As a rider you’ve never assessed a patient or been held responsible for everything that goes on in the confines of the ambulance. You have to provide no documentation, no justification, no adhereance to protocol, no interaction with Medical Direction. In truth, you get a free ride at someelses risk. If you screw up, its all on the medic “hosting” you in his ambulance for not dealing with your mistake.
Even if Medic22 is mistaken about your level of “experience”, you’re still hugely, enormously underprepared to debate this with anyone else, except a fellow student. It was your mistake for posting this in a public forum and to your folly.
Since when is doing CPR during a Medic One ride along not considered touching a patient and not riding on an ambulance?
Does it matter? He’s still got no perspective.
Rob I agree with you. Medic 1 thinks they are the bees knees. I think you know where I stand on that one!
Timothy your response made zero sense. Maybe I am missing something?
Riding along and doing CPR once is a lot different than having actual experience. I recommend that you get some actual work experience and then come back and we can talk about it. It will require you to get much better test scores then you did in my class.
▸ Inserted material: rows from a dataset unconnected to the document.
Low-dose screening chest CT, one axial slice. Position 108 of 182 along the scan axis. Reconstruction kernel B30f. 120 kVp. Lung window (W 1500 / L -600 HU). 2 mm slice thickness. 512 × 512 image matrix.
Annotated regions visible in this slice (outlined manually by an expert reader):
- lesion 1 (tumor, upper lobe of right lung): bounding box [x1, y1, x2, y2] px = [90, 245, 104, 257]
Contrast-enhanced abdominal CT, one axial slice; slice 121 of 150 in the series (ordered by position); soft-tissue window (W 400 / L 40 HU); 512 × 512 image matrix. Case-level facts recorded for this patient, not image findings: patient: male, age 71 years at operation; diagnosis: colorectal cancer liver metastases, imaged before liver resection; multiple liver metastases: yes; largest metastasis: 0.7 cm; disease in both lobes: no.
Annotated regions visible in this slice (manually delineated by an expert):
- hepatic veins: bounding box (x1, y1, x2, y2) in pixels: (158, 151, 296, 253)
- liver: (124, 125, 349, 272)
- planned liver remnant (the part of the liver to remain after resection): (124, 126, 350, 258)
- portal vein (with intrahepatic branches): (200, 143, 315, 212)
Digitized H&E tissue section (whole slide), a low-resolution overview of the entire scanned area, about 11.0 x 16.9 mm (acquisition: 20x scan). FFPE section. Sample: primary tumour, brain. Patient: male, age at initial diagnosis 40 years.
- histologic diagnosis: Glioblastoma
Tim, unfortunately what you have proven is that KCM1 is an agency that is afraid to let their medics treat, not that they are the best in the country.
Doing CPR one time and having a few ride alongs is not the same as working the streets. I’m sorry.
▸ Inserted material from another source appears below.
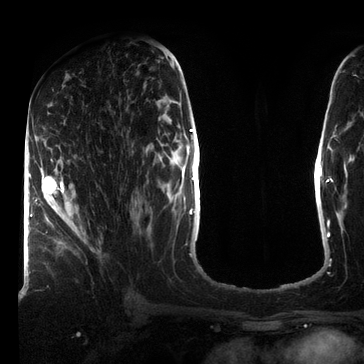
Breast MRI (dynamic contrast-enhanced), one axial slice. Slice 37 of 72 in the series (ordered by position). Cropped to one breast. Dynamic contrast-enhanced series, time point 2 of 7 at this slice position (early post-contrast). 3 T. TE 2.2 ms, TR 5.6 ms. 364 × 364 image matrix, field of view 213 × 213 mm. Female patient.
Outlined on this slice (semi-automatically segmented with operator editing):
- enhancing-tissue mask used for the functional tumour volume (all voxels passing the contrast-enhancement thresholds inside the analysis volume; usually the tumour): box from (x=35, y=175) to (x=74, y=223) px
I added to the discussion, medicthree.com
Thanks for chiming in M3. I’ll admit, I did get a little hot over this topic, but I find it frankly insulting that Timothy can criticize ALS patient care without any experience. The Zofran for nausea or Morphine for pain are two simple ALS procedures that we can and should use to care for our patients. Thom Dick said, “they don’t remember your medicine, they remember how you made them feel.” If we treat all of our patients with compassion, treat them as if they were family, then we are always doing the right thing.
“Tim, unfortunately what you have proven is that KCM1 is an agency that is afraid to let their medics treat, not that they are the best in the country.”
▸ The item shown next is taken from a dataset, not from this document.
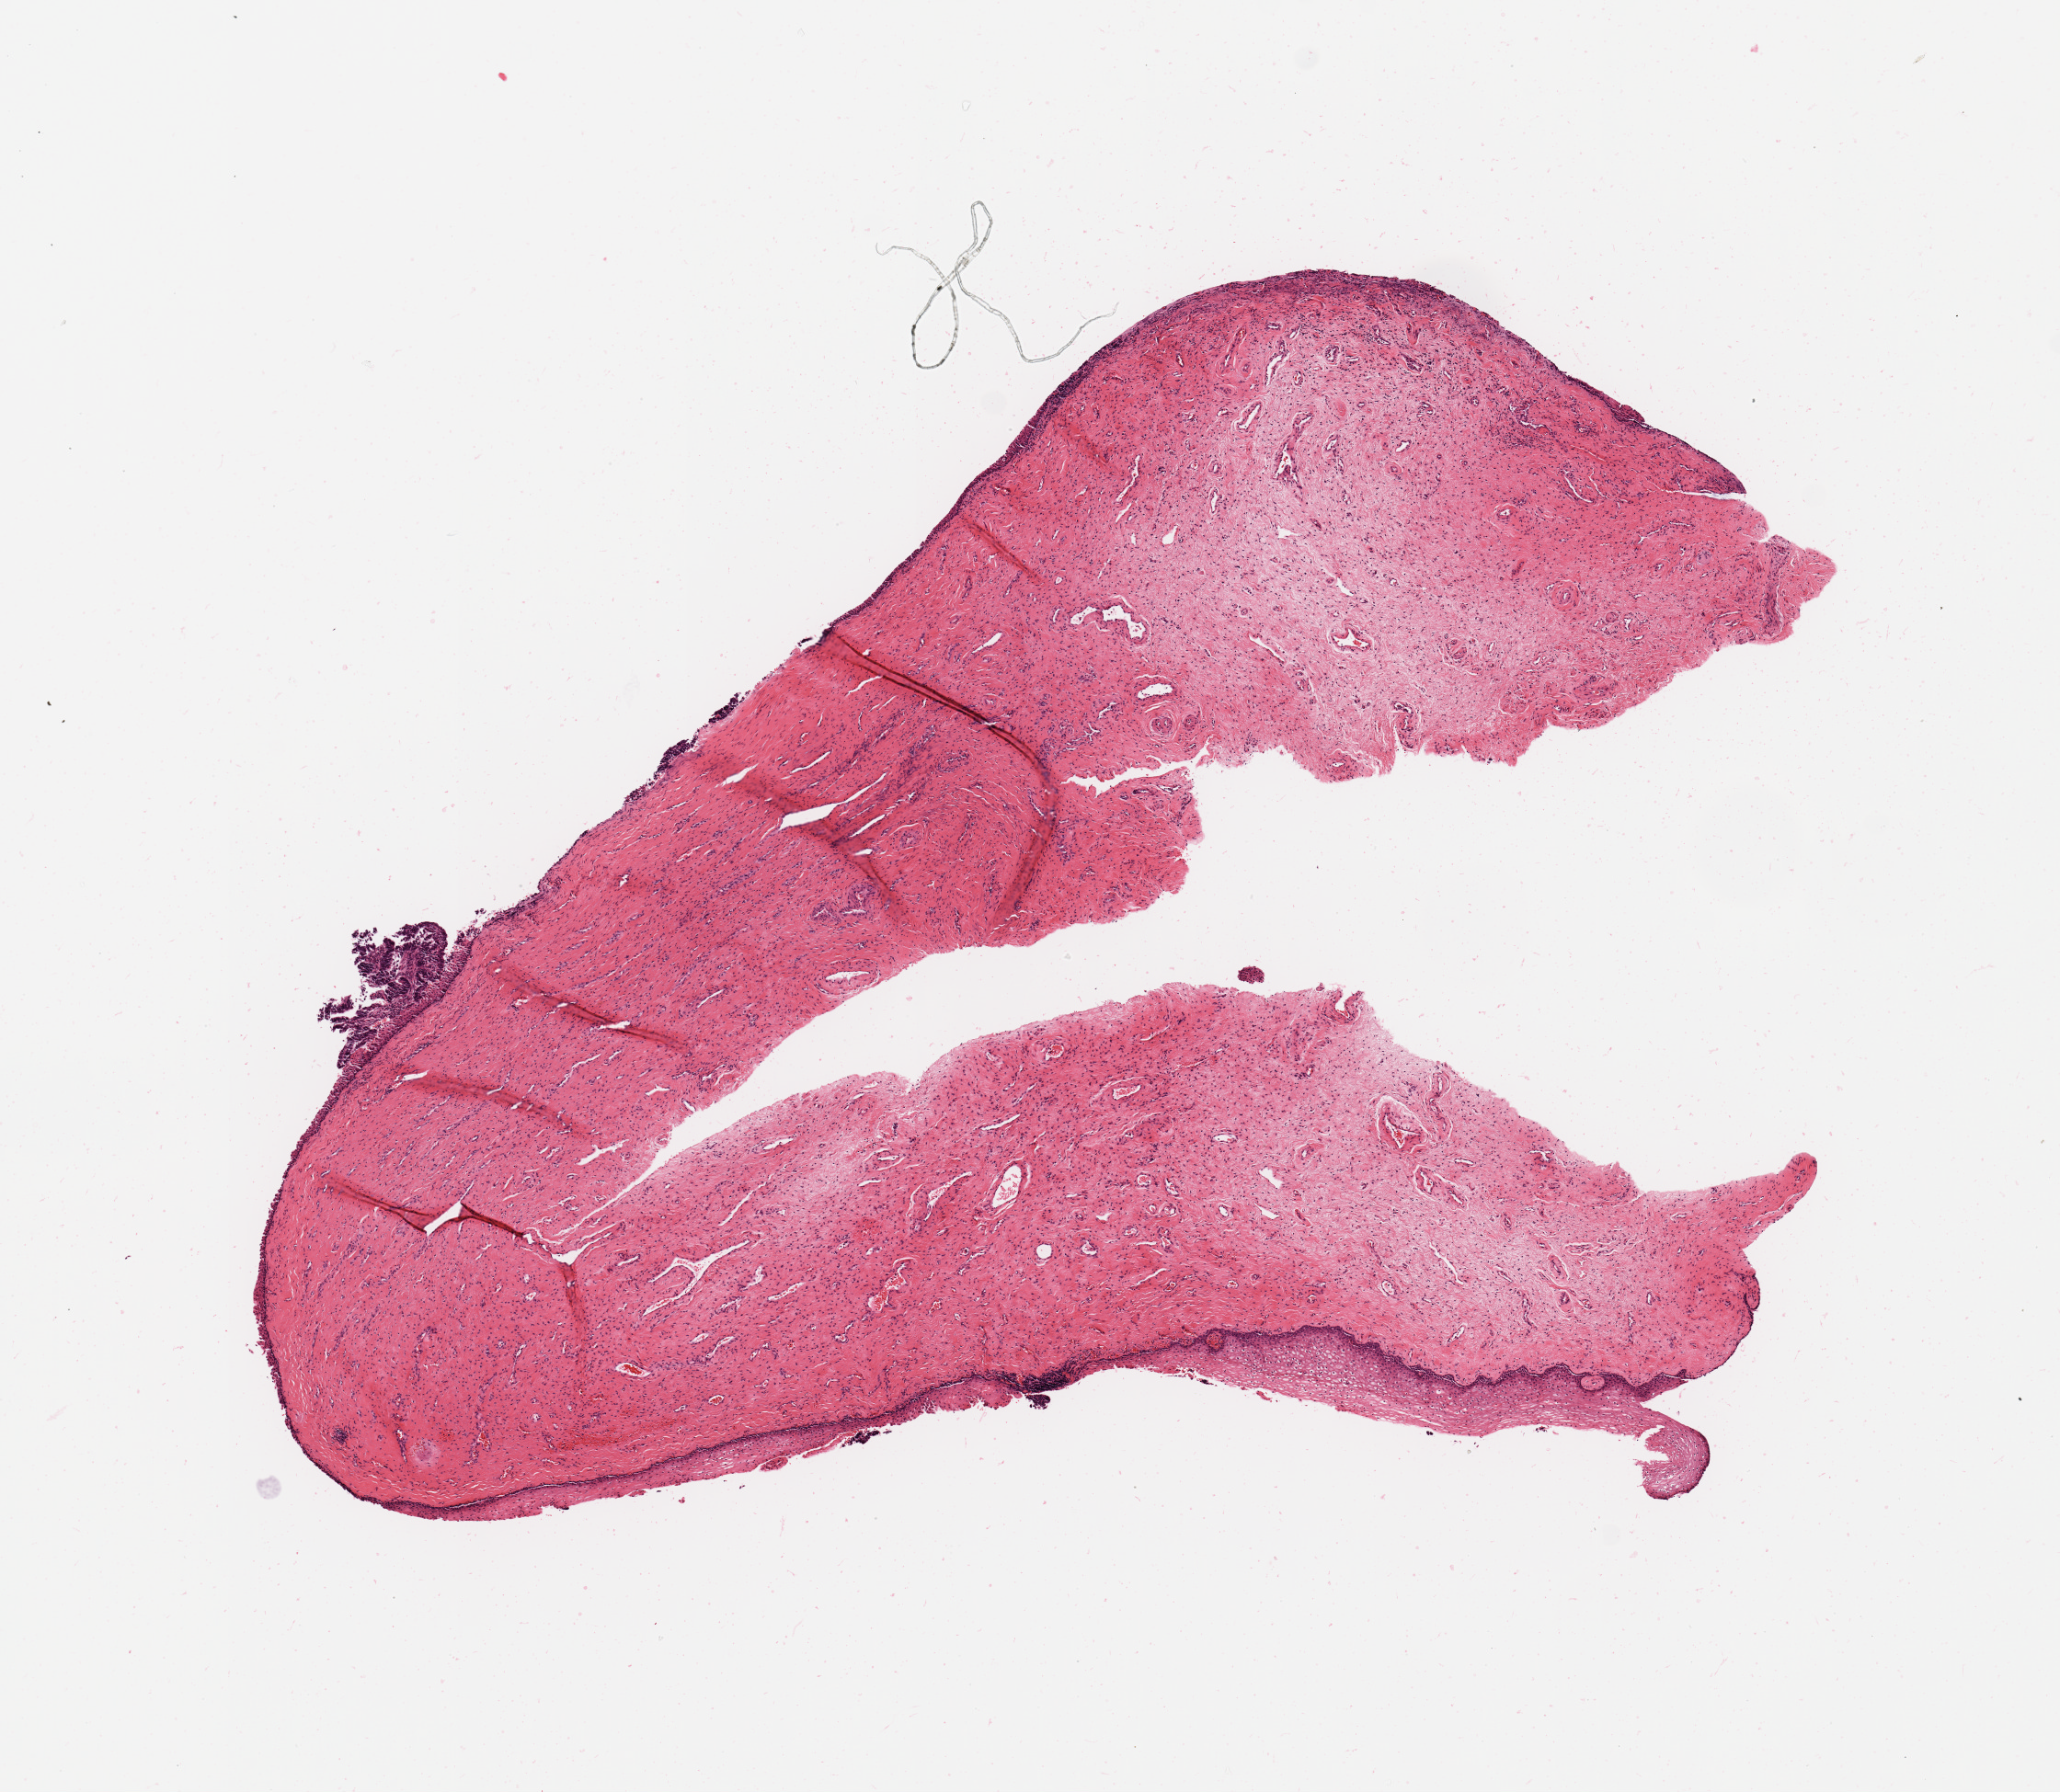
Digitized Hematoxylin and eosin (H&E) stained tissue section (whole slide) — shown as a low-resolution overview of the whole scanned area (about 8.9 x 7.7 mm, from a 20x scan); uterus, normal (non-tumour) tissue. 66-year-old female patient.
• this section: normal (non-tumour) tissue from the same patient
• patient diagnosis: Endometrioid adenocarcinoma, NOS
I now understand that KCM1 isn’t all it’s cracked up to be.
“they don’t remember your medicine, they remember how you made them feel.”
Great quote. Remember to say that the next time a kid in his mom’s base basement says prehospital pain management is waste of time.
Im on medic 22′s side on this. Im a basic in a rural medic unit that is paired with the local fire district. There have been too many time where ALS has been needed for life support (chokings and cardiac issues) and as well as pain management.
A particular time was when a guy had his leg broken, caught and pulled part way into a hay baler. Now the extrication took a little over a half an hour and life flight wasn’t available at that time. It is a forty minute drive running code 3 to the nearest trauma center in Portland. Without ALS this guy would have had to go over an hour in excruciating pain as we basically had to man handle his leg out of the baler
What about ice packs and proper splinting prior to ALS pain management. While I am all for pain management, I mean I am a huge advocate for it. If a BLS truck is closer to a closed Fx patient in a tiered system, I don’t believe delaying transport in leu of an ALS unit is appropriate. Depending on the pain level of coarse. If moving the patient will cause an increase in pain, I agree with you. If it is a closed ankle Fx, I believe the EMTs can handle them.
Tim, unfortunately what you have proven is that KCM1 is an agency that is afraid to let their medics treat, not that they are the best in the country.
Doing CPR one time and having a few ride alongs is not the same as working the streets. I’m sorry.